Related Work

Thermal scene reconstruction has recently seen substantial advances driven by the convergence of radiance field modeling, generative diffusion techniques, and physically grounded thermal modeling. Our work builds upon and extends three foundational directions: dynamic 3D reconstruction from drone imagery, thermodynamics aware modeling for time varying thermal phenomena, and perceptual guidance for infrared image super-resolution.

Dynamic Drone based Reconstruction.

Tang et al. introduced DroneSplat [Fig. 1a], a robust 3D Gaussian Splatting (3DGS) framework tailored to aerial imagery collected by drones in uncontrolled environments. They address two critical challenges: dynamic distractors (e.g., vehicles, people) and sparse viewpoints typical of single flight drone captures. Their method integrates adaptive masking via segmentation and statistical residuals, and uses a voxel guided optimization strategy initialized by multi-view stereo. This combination allows the system to suppress non-static elements and improve novel view rendering under limited coverage. Figure 2a shows how DroneSplat improves geometric consistency and removes artifacts compared to standard 3DGS [Fig. 2b] in dynamic scenes.

Figure 1.a: Comparison between DroneSplat and vanilla 3D Gaussian Splatting (3DGS) on drone captured imagery. Given input views (top left) from in-the-wild drone footage, DroneSplat accurately reconstructs static scene geometry and removes dynamic distractors such as moving vehicles. Renderings from both input and novel viewpoints (middle and bottom rows) show that DroneSplat produces cleaner, temporally consistent reconstructions, while 3DGS exhibits ghosting artifacts and distortion in dynamic regions.

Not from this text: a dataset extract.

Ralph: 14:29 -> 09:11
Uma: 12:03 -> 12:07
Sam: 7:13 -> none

The bottom visualization shows the sparse camera trajectories used to generate the 3D model. Figure adapted from Tang et al. [2025]
Figure 2a: DroneSplat
Figure 2b: 3DGS

Thermodynamics guided 4D Thermal Modeling.

While prior work has focused largely on static thermal reconstruction, Yang et al. proposed NTR-Gaussian [Fig. 3a], a framework that models thermal dynamics over time. By leveraging aerial TIR imagery and synthetic RGB frames, their method predicts temperature evolution across night scenes using 4D Gaussian Splatting informed by physical laws. A pair of networks estimate emissivity, heat capacity, and convective heat transfer, enabling temperature to be inferred at any future time using numerical integration. This approach represents the first physically consistent modeling of time varying thermal fields in outdoor 3D scenes. Figure 3b shows the thermodynamic theory behind NTR-Gaussian, showing the interplay between solar absorption and nighttime radiative convective heat dissipation.

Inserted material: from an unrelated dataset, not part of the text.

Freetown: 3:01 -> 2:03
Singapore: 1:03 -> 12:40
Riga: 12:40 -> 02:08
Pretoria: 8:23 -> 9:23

Figure 3a: On the left: The NTR-Gaussian framework learns a time varying thermal representation using discrete, time stamped aerial TIR images aligned with synthetic RGB views, leveraging 3D Gaussian Splatting for continuous spatiotemporal modeling. On the right: The NTR dataset includes multi temporal aerial TIR and corresponding synthetic RGB imagery across four distinct outdoor scenes, enabling training and evaluation of dynamic thermal reconstruction methods. Figure adapted from Yang et al. [2025]

Figure 3b: Thermodynamic theory of outdoor temperature variation: During the day, objects absorb heat from solar radiation, at night, they primarily release it through radiative emission and convective exchange. Figure adapted from Yang et al. [2025]

Perceptually guided Diffusion for Infrared Super-Resolution.

Li et al. proposed DifIISR, a diffusion based model for infrared image super-resolution (IISR) that goes beyond visual fidelity to incorporate perceptual relevance for downstream tasks like segmentation and detection. The method introduces gradient based guidance during the reverse diffusion process, using both visual frequency priors and perceptual features from pretrained models such as VGG and SAM. As a result, DifIISR achieves improved performance not just in PSNR and SSIM, but also in high level tasks under low light or noisy infrared conditions. Figure 4a demonstrates how their method preserves fine texture and semantic integrity compared to prior IISR methods.

difiisr
Figure 4a: Qualitative comparison of infrared image super-resolution methods. DifIISR demonstrates superior visual quality and structural consistency compared to existing methods. Figure adapted from Li et al. [2025].

Conclusion

To build a real-time 3D thermal Gaussian splatting pipeline, it is essential to integrate the complementary strengths of the three aforementioned directions. First, handling dynamic aerial imagery in uncontrolled environments requires robust scene modeling under sparse and inconsistent viewpoints, as addressed by DroneSplat. Second, accurate thermal reconstruction demands temporal and temperature aware representations grounded in physical principles, as demonstrated by NTR-Gaussian. Finally, the inherent limitations of infrared imagery such as low contrast, noise, and loss of detail, must be mitigated through perceptually guided enhancement techniques, as introduced in DifIISR. These works highlight essential tasks that we aim to adapt and integrate into a unified system for real-time, high fidelity 3D thermal reconstruction.